▶ **TRECHO APRESENTADO**:
======

Medimos a temperatura, usamos pulverizadores para higienização dos espaços, disponibilizamos máscaras de tecido para todos e temos equipamentos com tecnologia ultravioleta para esterilizar superfícies.
Temos atendimento médico domiciliar para quem tem sintomas do vírus. Em fevereiro, já havíamos restringido as viagens, especialmente depois do carnaval. Temos espaçamento de mesas nos refeitórios, regras de distância mínima de pessoas, cuidados para não ter aglomeração.
Mesmo com menos funcionários, mantivemos praticamente o mesmo quadro de transporte de ônibus fretado e fazemos um escalonamento do horário de saída dos funcionários para evitar que haja aglomeração no vestiário e nos ônibus.
A retomada dos trabalhos é fundamental porque o transporte de cargas é essencial no país. Nosso negócio é 70% baseado em agronegócio, um segmento que não parou.
Além disso, temos um mercado de reposição de peças que precisamos atender. Não precisamos escolher entre vida ou economia, mas buscar equilíbrio e pensar nos dois em um novo momento de trabalho."
CRISE ECONÔMICA
"Vai existir uma recessão global como resultado dessa pandemia e no Brasil o PIB negativo em 2020. Nossa visão é de calma nesta hora, para avaliar o cenário. A empresa tem trabalhado neste momento com férias, e vamos provavelmente usar [os dispositivos] de flexibilização de jornada e suspensão de contratos.
Trabalhamos com o sindicato patronal e vamos buscar um acordo [coletivo com propostas aos sindicatos]. Não temos uma proposta formal ainda, mas sabemos que é questão de tempo para definir isso.

======

▶ **DADOS FORNECIDOS**:

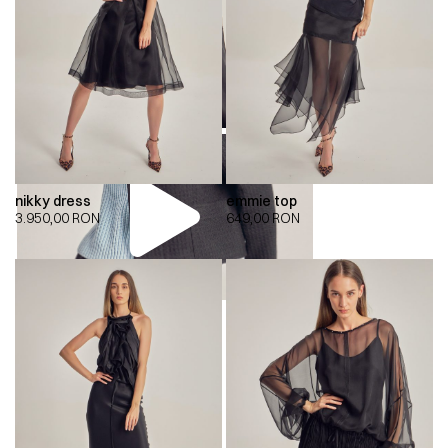
nikky dress
emmie top
3.950,00
RON
649,00
RON
00:00
00:00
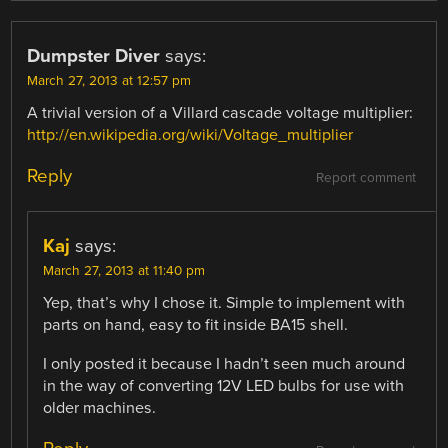
Dumpster Diver
says:
March 27, 2013 at 12:57 pm
A trivial version of a Villard cascade voltage multiplier:
http://en.wikipedia.org/wiki/Voltage_multiplier
Reply
Report comment
Kaj
says:
March 27, 2013 at 11:40 pm
Yep, that’s why I chose it. Simple to implement with
parts on hand, easy to fit inside BA15 shell.
I only posted it because I hadn’t seen much around
in the way of converting 12V LED bulbs for use with
older machines.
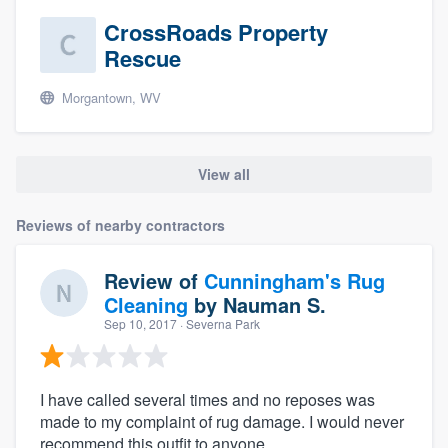
CrossRoads Property
Rescue
Morgantown, WV
View all
Reviews of nearby contractors
Review of
Cunningham's Rug
Cleaning
by
Nauman S.
Sep 10, 2017
· Severna Park
I have called several times and no reposes was
made to my complaint of rug damage. I would never
recommend this outfit to anyone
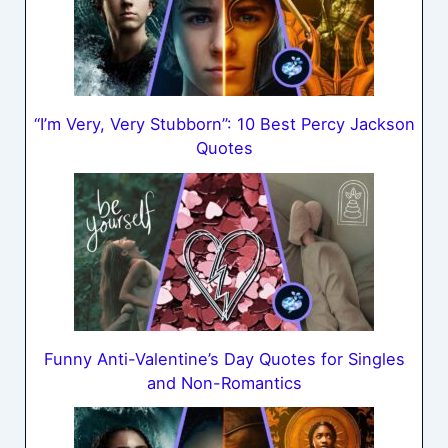
“I’m Very, Very Stubborn”: 10 Best Percy Jackson
Quotes
Funny Anti-Valentine’s Day Quotes for Singles
and Non-Romantics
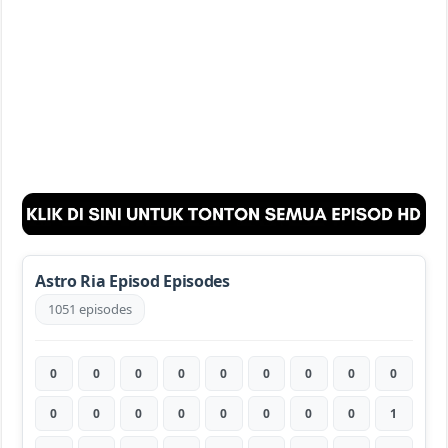
Astro Ria Episod Episodes
1051 episodes
0
0
0
0
0
0
0
0
0
0
0
0
0
0
0
0
0
1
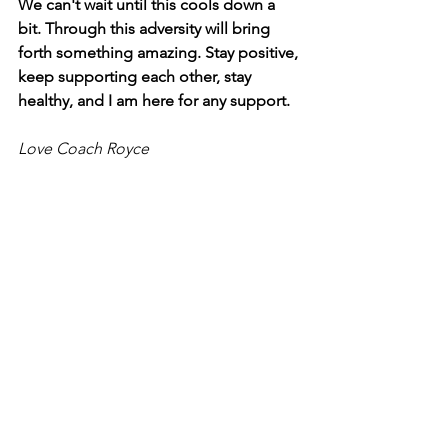
We can't wait until this cools down a 
bit. Through this adversity will bring 
forth something amazing. Stay positive, 
keep supporting each other, stay 
healthy, and I am here for any support.
Love Coach Royce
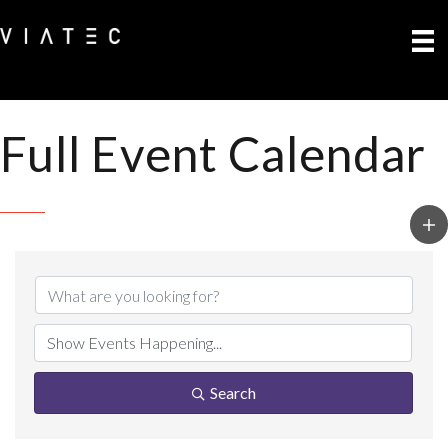
Full Event Calendar
Search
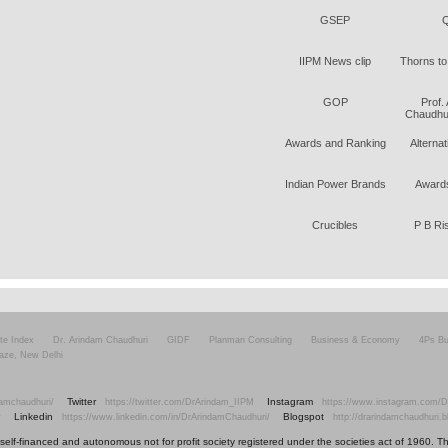
GSEP
Q
IIPM News clip
Thorns to
GOP
Prof.
Chaudhur
Awards and Ranking
Alterna
Indian Power Brands
Awards
Crucibles
P B Ri
ite Index
Dr. Arindam Chaudhuri
GIDF
Planman Consulting
Business & Economy
4Ps Bu
aze, New Delhi
Twitter
Instagram
amchaudhuri/
https://twitter.com/DrArindam_IIPM
https://www.instagram.com/D
Linkedin
Blogspot
v
https://www.linkedin.com/in/DrArindamChaudhuri/
http://drarindamchaudhuri.
elf-financed and autonomous not for profit society registered under the societies act of 1960. The i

======

▶ **TAREFA**: Reproduza o trecho de "A retomada dos" até "suspensão de contratos.", trocando "agronegócio" por "agropecuária". Baseie-se apenas no trecho.

▶ **RESPOSTA**:
A retomada dos trabalhos é fundamental porque o transporte de cargas é essencial no país. Nosso negócio é 70% baseado em agropecuária, um segmento que não parou.
Além disso, temos um mercado de reposição de peças que precisamos atender. Não precisamos escolher entre vida ou economia, mas buscar equilíbrio e pensar nos dois em um novo momento de trabalho."
CRISE ECONÔMICA
"Vai existir uma recessão global como resultado dessa pandemia e no Brasil o PIB negativo em 2020. Nossa visão é de calma nesta hora, para avaliar o cenário. A empresa tem trabalhado neste momento com férias, e vamos provavelmente usar [os dispositivos] de flexibilização de jornada e suspensão de contratos.